◆ Task to complete: An exact copy of the entries is required, with every image omitted.

◆ Dataset extract:
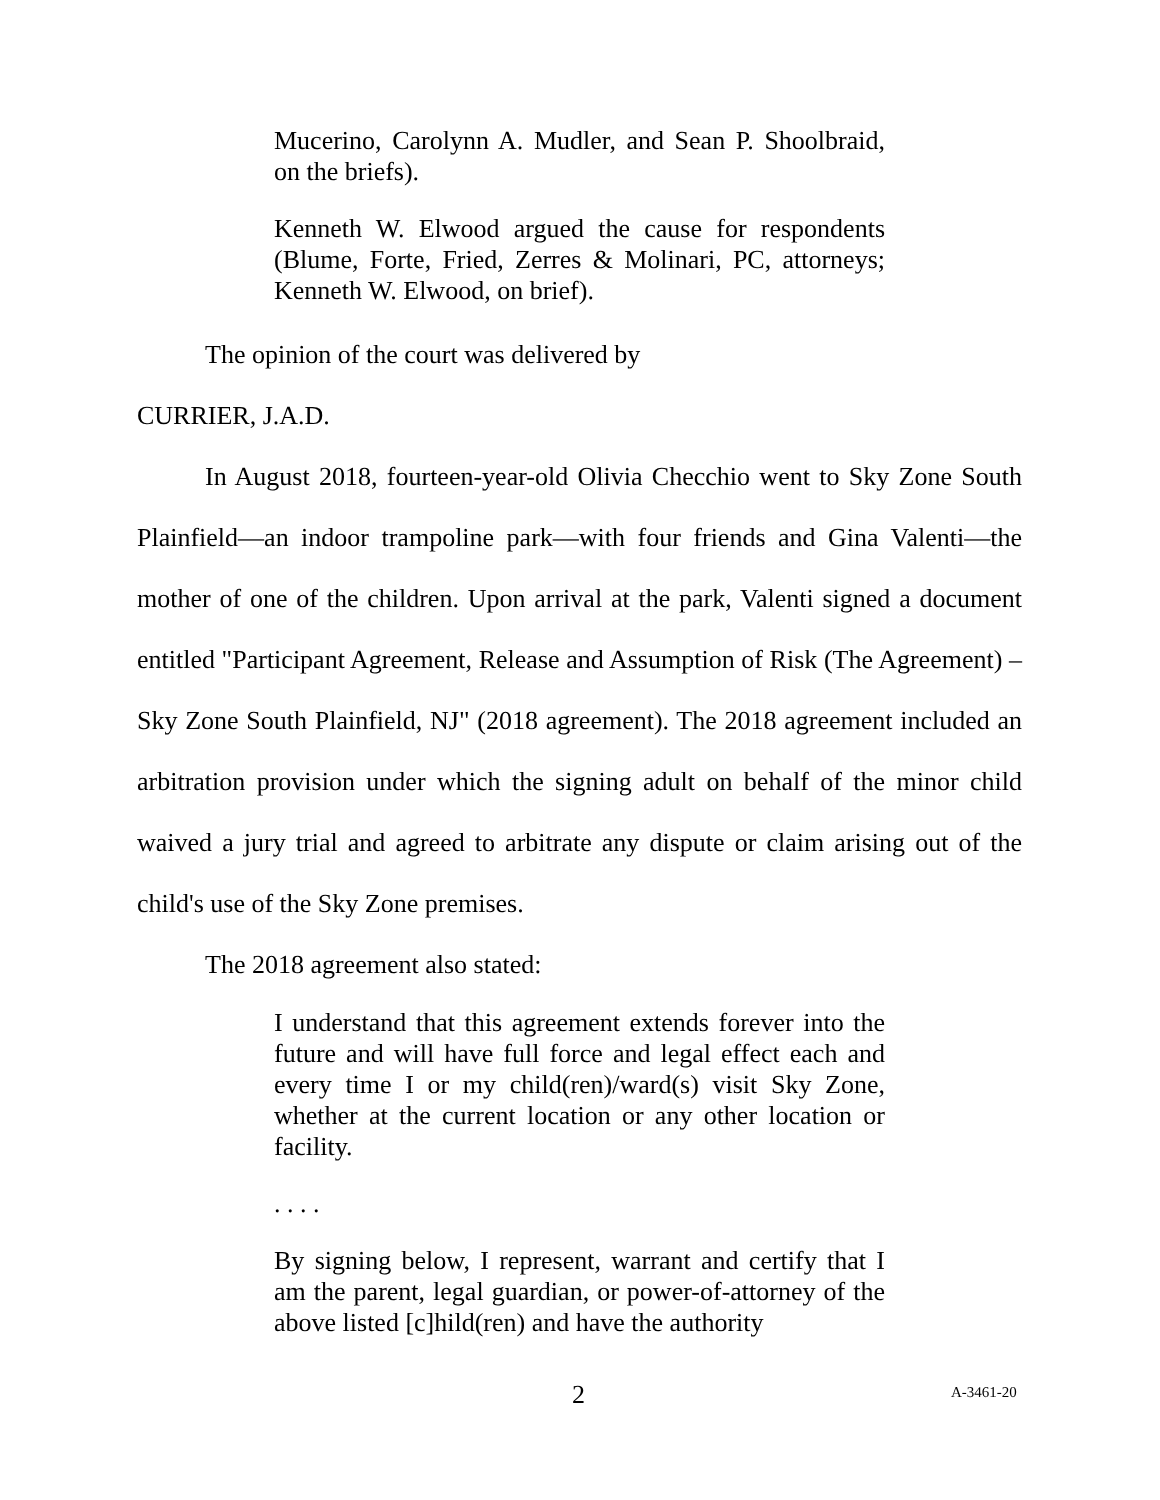Mucerino, Carolynn A. Mudler, and Sean P. Shoolbraid, on the briefs).
Kenneth W. Elwood argued the cause for respondents (Blume, Forte, Fried, Zerres & Molinari, PC, attorneys; Kenneth W. Elwood, on brief).
The opinion of the court was delivered by
CURRIER, J.A.D.
In August 2018, fourteen-year-old Olivia Checchio went to Sky Zone South Plainfield—an indoor trampoline park—with four friends and Gina Valenti—the mother of one of the children. Upon arrival at the park, Valenti signed a document entitled "Participant Agreement, Release and Assumption of Risk (The Agreement) – Sky Zone South Plainfield, NJ" (2018 agreement). The 2018 agreement included an arbitration provision under which the signing adult on behalf of the minor child waived a jury trial and agreed to arbitrate any dispute or claim arising out of the child's use of the Sky Zone premises.
The 2018 agreement also stated:
I understand that this agreement extends forever into the future and will have full force and legal effect each and every time I or my child(ren)/ward(s) visit Sky Zone, whether at the current location or any other location or facility.
. . . .
By signing below, I represent, warrant and certify that I am the parent, legal guardian, or power-of-attorney of the above listed [c]hild(ren) and have the authority
2 A-3461-20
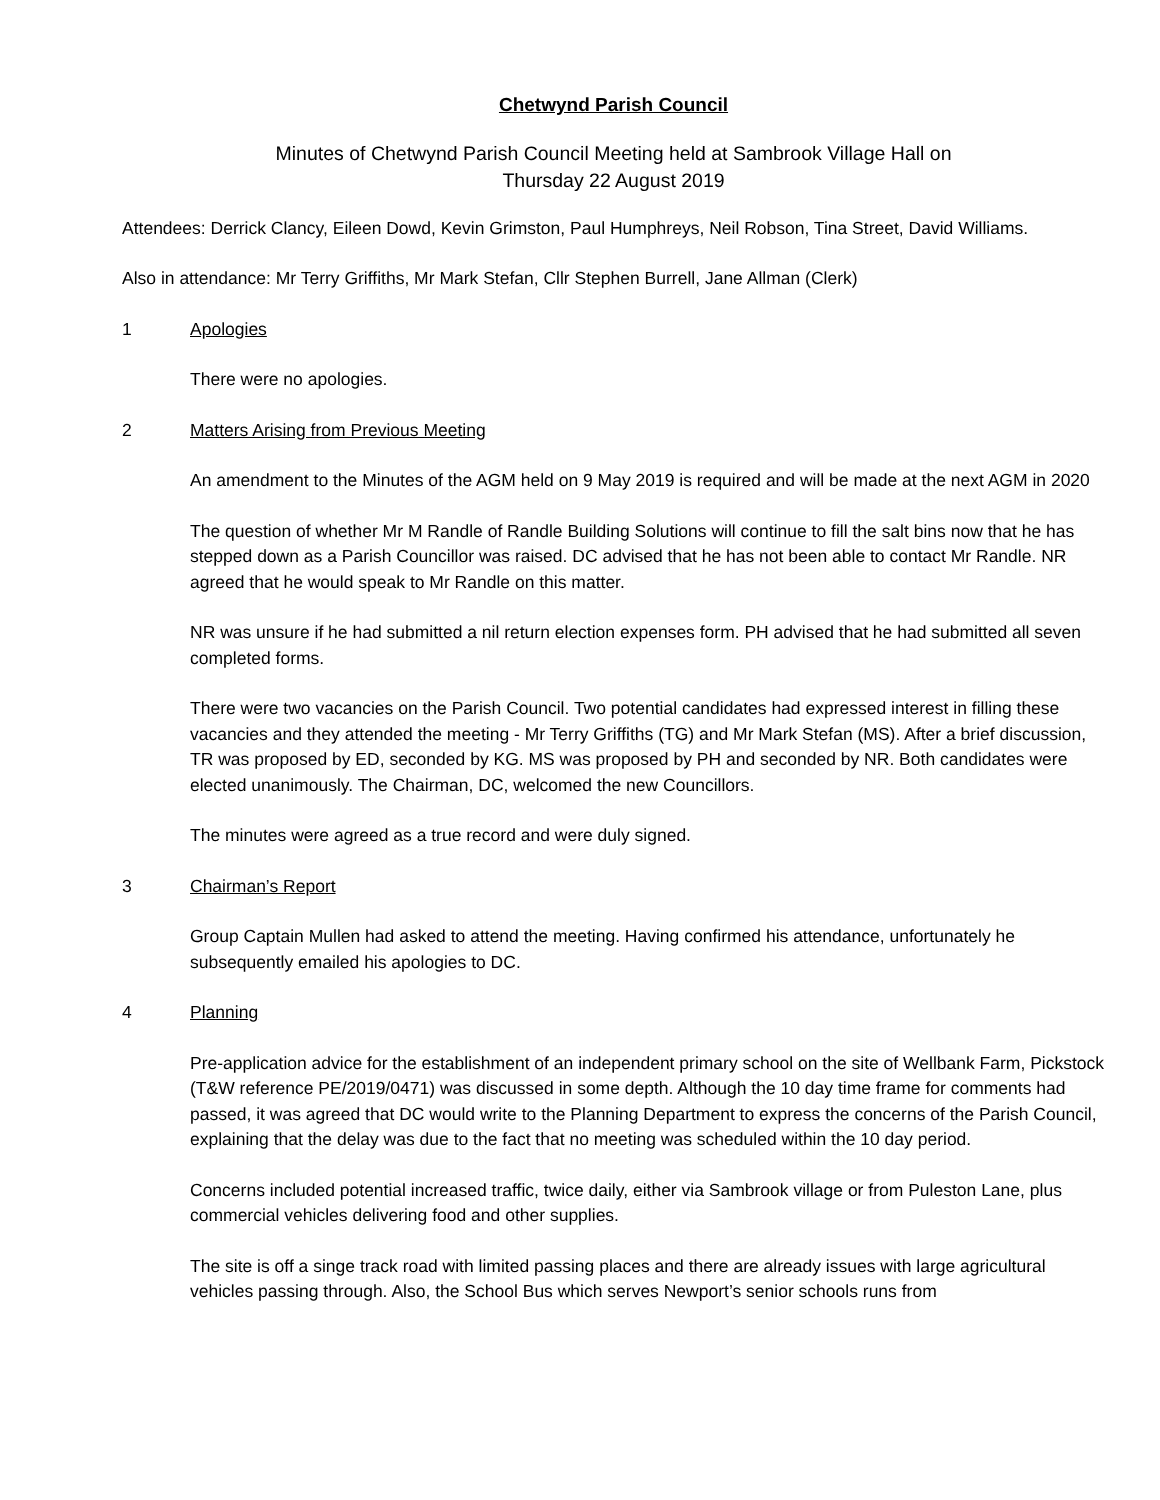Chetwynd Parish Council
Minutes of Chetwynd Parish Council Meeting held at Sambrook Village Hall on
Thursday 22 August 2019
Attendees: Derrick Clancy, Eileen Dowd, Kevin Grimston, Paul Humphreys, Neil Robson, Tina Street, David Williams.
Also in attendance: Mr Terry Griffiths, Mr Mark Stefan, Cllr Stephen Burrell, Jane Allman (Clerk)
1 Apologies
There were no apologies.
2 Matters Arising from Previous Meeting
An amendment to the Minutes of the AGM held on 9 May 2019 is required and will be made at the next AGM in 2020
The question of whether Mr M Randle of Randle Building Solutions will continue to fill the salt bins now that he has stepped down as a Parish Councillor was raised. DC advised that he has not been able to contact Mr Randle. NR agreed that he would speak to Mr Randle on this matter.
NR was unsure if he had submitted a nil return election expenses form. PH advised that he had submitted all seven completed forms.
There were two vacancies on the Parish Council. Two potential candidates had expressed interest in filling these vacancies and they attended the meeting - Mr Terry Griffiths (TG) and Mr Mark Stefan (MS). After a brief discussion, TR was proposed by ED, seconded by KG. MS was proposed by PH and seconded by NR. Both candidates were elected unanimously. The Chairman, DC, welcomed the new Councillors.
The minutes were agreed as a true record and were duly signed.
3 Chairman’s Report
Group Captain Mullen had asked to attend the meeting. Having confirmed his attendance, unfortunately he subsequently emailed his apologies to DC.
4 Planning
Pre-application advice for the establishment of an independent primary school on the site of Wellbank Farm, Pickstock (T&W reference PE/2019/0471) was discussed in some depth. Although the 10 day time frame for comments had passed, it was agreed that DC would write to the Planning Department to express the concerns of the Parish Council, explaining that the delay was due to the fact that no meeting was scheduled within the 10 day period.
Concerns included potential increased traffic, twice daily, either via Sambrook village or from Puleston Lane, plus commercial vehicles delivering food and other supplies.
The site is off a singe track road with limited passing places and there are already issues with large agricultural vehicles passing through. Also, the School Bus which serves Newport’s senior schools runs from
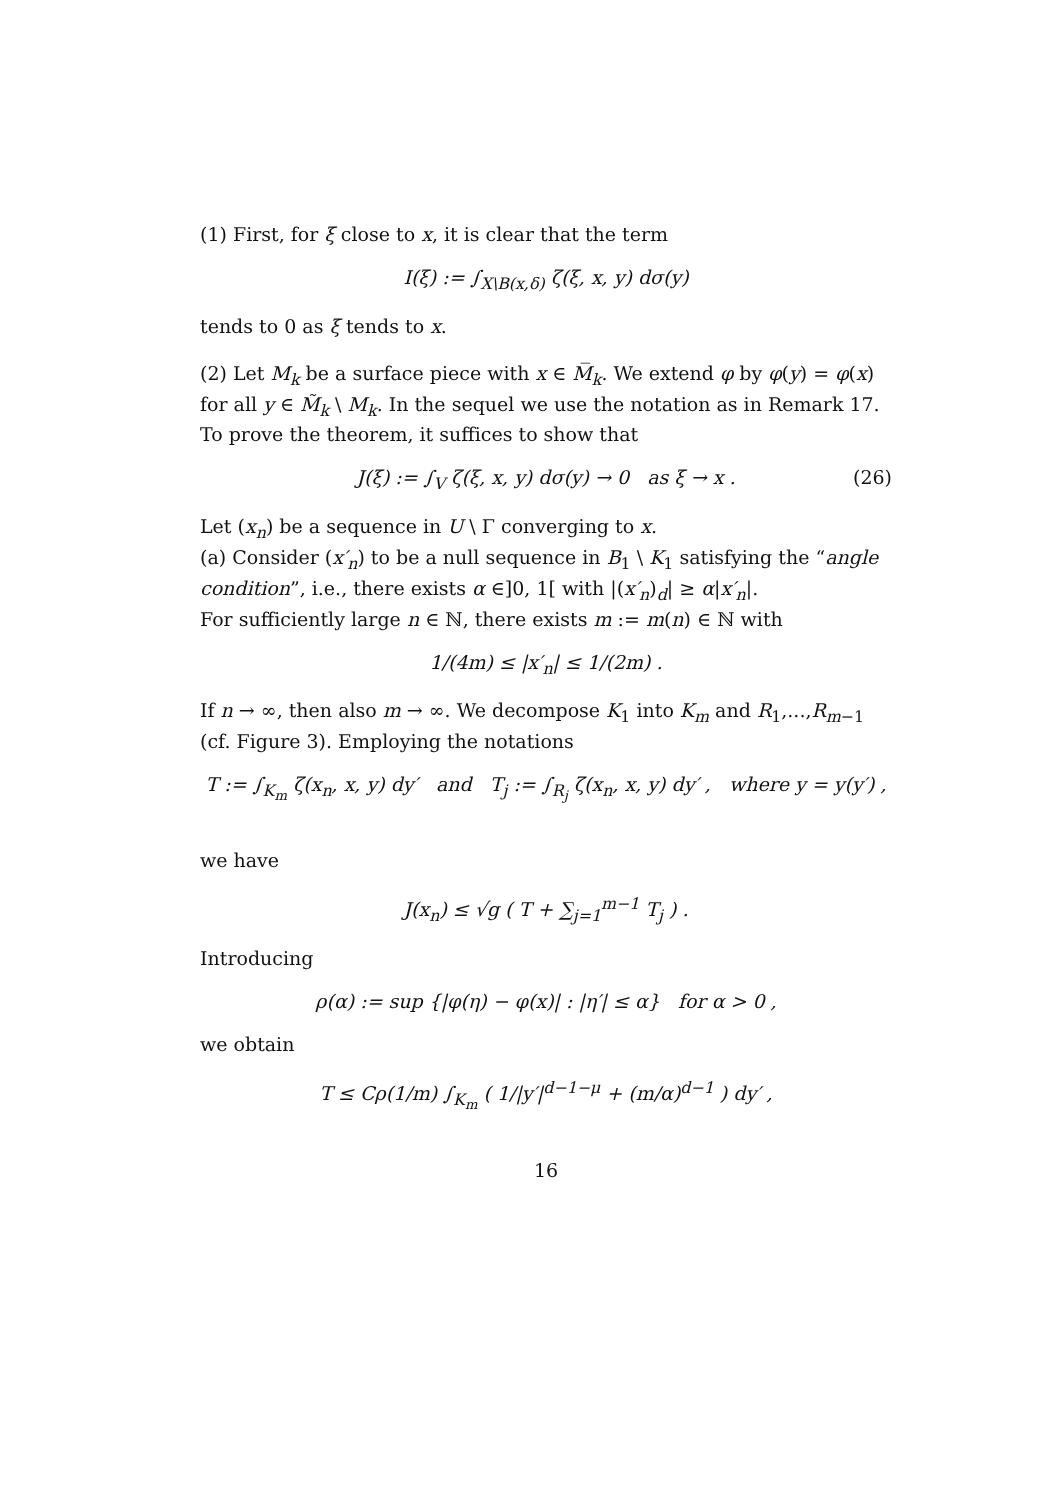(1) First, for ξ close to x, it is clear that the term
I(ξ) := ∫<sub>X\B(x,δ)</sub> ζ(ξ, x, y) dσ(y)
tends to 0 as ξ tends to x.
(2) Let M<sub>k</sub> be a surface piece with x ∈ M̅<sub>k</sub>. We extend φ by φ(y) = φ(x) for all y ∈ M̃<sub>k</sub> \ M<sub>k</sub>. In the sequel we use the notation as in Remark 17.
To prove the theorem, it suffices to show that
J(ξ) := ∫<sub>V</sub> ζ(ξ, x, y) dσ(y) → 0 as ξ → x . (26)
Let (x<sub>n</sub>) be a sequence in U \ Γ converging to x.
(a) Consider (x′<sub>n</sub>) to be a null sequence in B<sub>1</sub> \ K<sub>1</sub> satisfying the “angle condition”, i.e., there exists α ∈]0, 1[ with |(x′<sub>n</sub>)<sub>d</sub>| ≥ α|x′<sub>n</sub>|.
For sufficiently large n ∈ ℕ, there exists m := m(n) ∈ ℕ with
1/(4m) ≤ |x′<sub>n</sub>| ≤ 1/(2m) .
If n → ∞, then also m → ∞. We decompose K<sub>1</sub> into K<sub>m</sub> and R<sub>1</sub>,...,R<sub>m−1</sub> (cf. Figure 3). Employing the notations
T := ∫<sub>K<sub>m</sub></sub> ζ(x<sub>n</sub>, x, y) dy′ and T<sub>j</sub> := ∫<sub>R<sub>j</sub></sub> ζ(x<sub>n</sub>, x, y) dy′ , where y = y(y′) ,
we have
J(x<sub>n</sub>) ≤ √g ( T + ∑<sub>j=1</sub><sup>m−1</sup> T<sub>j</sub> ) .
Introducing
ρ(α) := sup {|φ(η) − φ(x)| : |η′| ≤ α} for α > 0 ,
we obtain
T ≤ Cρ(1/m) ∫<sub>K<sub>m</sub></sub> ( 1/|y′|<sup>d−1−μ</sup> + (m/α)<sup>d−1</sup> ) dy′ ,
16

◆ Written reply:
Mucerino, Carolynn A. Mudler, and Sean P. Shoolbraid, on the briefs).
Kenneth W. Elwood argued the cause for respondents (Blume, Forte, Fried, Zerres & Molinari, PC, attorneys; Kenneth W. Elwood, on brief).
The opinion of the court was delivered by
CURRIER, J.A.D.
In August 2018, fourteen-year-old Olivia Checchio went to Sky Zone South Plainfield—an indoor trampoline park—with four friends and Gina Valenti—the mother of one of the children. Upon arrival at the park, Valenti signed a document entitled "Participant Agreement, Release and Assumption of Risk (The Agreement) – Sky Zone South Plainfield, NJ" (2018 agreement). The 2018 agreement included an arbitration provision under which the signing adult on behalf of the minor child waived a jury trial and agreed to arbitrate any dispute or claim arising out of the child's use of the Sky Zone premises.
The 2018 agreement also stated:
I understand that this agreement extends forever into the future and will have full force and legal effect each and every time I or my child(ren)/ward(s) visit Sky Zone, whether at the current location or any other location or facility.
. . . .
By signing below, I represent, warrant and certify that I am the parent, legal guardian, or power-of-attorney of the above listed [c]hild(ren) and have the authority
2 A-3461-20
Chetwynd Parish Council
Minutes of Chetwynd Parish Council Meeting held at Sambrook Village Hall on
Thursday 22 August 2019
Attendees: Derrick Clancy, Eileen Dowd, Kevin Grimston, Paul Humphreys, Neil Robson, Tina Street, David Williams.
Also in attendance: Mr Terry Griffiths, Mr Mark Stefan, Cllr Stephen Burrell, Jane Allman (Clerk)
1 Apologies
There were no apologies.
2 Matters Arising from Previous Meeting
An amendment to the Minutes of the AGM held on 9 May 2019 is required and will be made at the next AGM in 2020
The question of whether Mr M Randle of Randle Building Solutions will continue to fill the salt bins now that he has stepped down as a Parish Councillor was raised. DC advised that he has not been able to contact Mr Randle. NR agreed that he would speak to Mr Randle on this matter.
NR was unsure if he had submitted a nil return election expenses form. PH advised that he had submitted all seven completed forms.
There were two vacancies on the Parish Council. Two potential candidates had expressed interest in filling these vacancies and they attended the meeting - Mr Terry Griffiths (TG) and Mr Mark Stefan (MS). After a brief discussion, TR was proposed by ED, seconded by KG. MS was proposed by PH and seconded by NR. Both candidates were elected unanimously. The Chairman, DC, welcomed the new Councillors.
The minutes were agreed as a true record and were duly signed.
3 Chairman’s Report
Group Captain Mullen had asked to attend the meeting. Having confirmed his attendance, unfortunately he subsequently emailed his apologies to DC.
4 Planning
Pre-application advice for the establishment of an independent primary school on the site of Wellbank Farm, Pickstock (T&W reference PE/2019/0471) was discussed in some depth. Although the 10 day time frame for comments had passed, it was agreed that DC would write to the Planning Department to express the concerns of the Parish Council, explaining that the delay was due to the fact that no meeting was scheduled within the 10 day period.
Concerns included potential increased traffic, twice daily, either via Sambrook village or from Puleston Lane, plus commercial vehicles delivering food and other supplies.
The site is off a singe track road with limited passing places and there are already issues with large agricultural vehicles passing through. Also, the School Bus which serves Newport’s senior schools runs from
(1) First, for ξ close to x, it is clear that the term
I(ξ) := ∫<sub>X\B(x,δ)</sub> ζ(ξ, x, y) dσ(y)
tends to 0 as ξ tends to x.
(2) Let M<sub>k</sub> be a surface piece with x ∈ M̅<sub>k</sub>. We extend φ by φ(y) = φ(x) for all y ∈ M̃<sub>k</sub> \ M<sub>k</sub>. In the sequel we use the notation as in Remark 17.
To prove the theorem, it suffices to show that
J(ξ) := ∫<sub>V</sub> ζ(ξ, x, y) dσ(y) → 0 as ξ → x . (26)
Let (x<sub>n</sub>) be a sequence in U \ Γ converging to x.
(a) Consider (x′<sub>n</sub>) to be a null sequence in B<sub>1</sub> \ K<sub>1</sub> satisfying the “angle condition”, i.e., there exists α ∈]0, 1[ with |(x′<sub>n</sub>)<sub>d</sub>| ≥ α|x′<sub>n</sub>|.
For sufficiently large n ∈ ℕ, there exists m := m(n) ∈ ℕ with
1/(4m) ≤ |x′<sub>n</sub>| ≤ 1/(2m) .
If n → ∞, then also m → ∞. We decompose K<sub>1</sub> into K<sub>m</sub> and R<sub>1</sub>,...,R<sub>m−1</sub> (cf. Figure 3). Employing the notations
T := ∫<sub>K<sub>m</sub></sub> ζ(x<sub>n</sub>, x, y) dy′ and T<sub>j</sub> := ∫<sub>R<sub>j</sub></sub> ζ(x<sub>n</sub>, x, y) dy′ , where y = y(y′) ,
we have
J(x<sub>n</sub>) ≤ √g ( T + ∑<sub>j=1</sub><sup>m−1</sup> T<sub>j</sub> ) .
Introducing
ρ(α) := sup {|φ(η) − φ(x)| : |η′| ≤ α} for α > 0 ,
we obtain
T ≤ Cρ(1/m) ∫<sub>K<sub>m</sub></sub> ( 1/|y′|<sup>d−1−μ</sup> + (m/α)<sup>d−1</sup> ) dy′ ,
16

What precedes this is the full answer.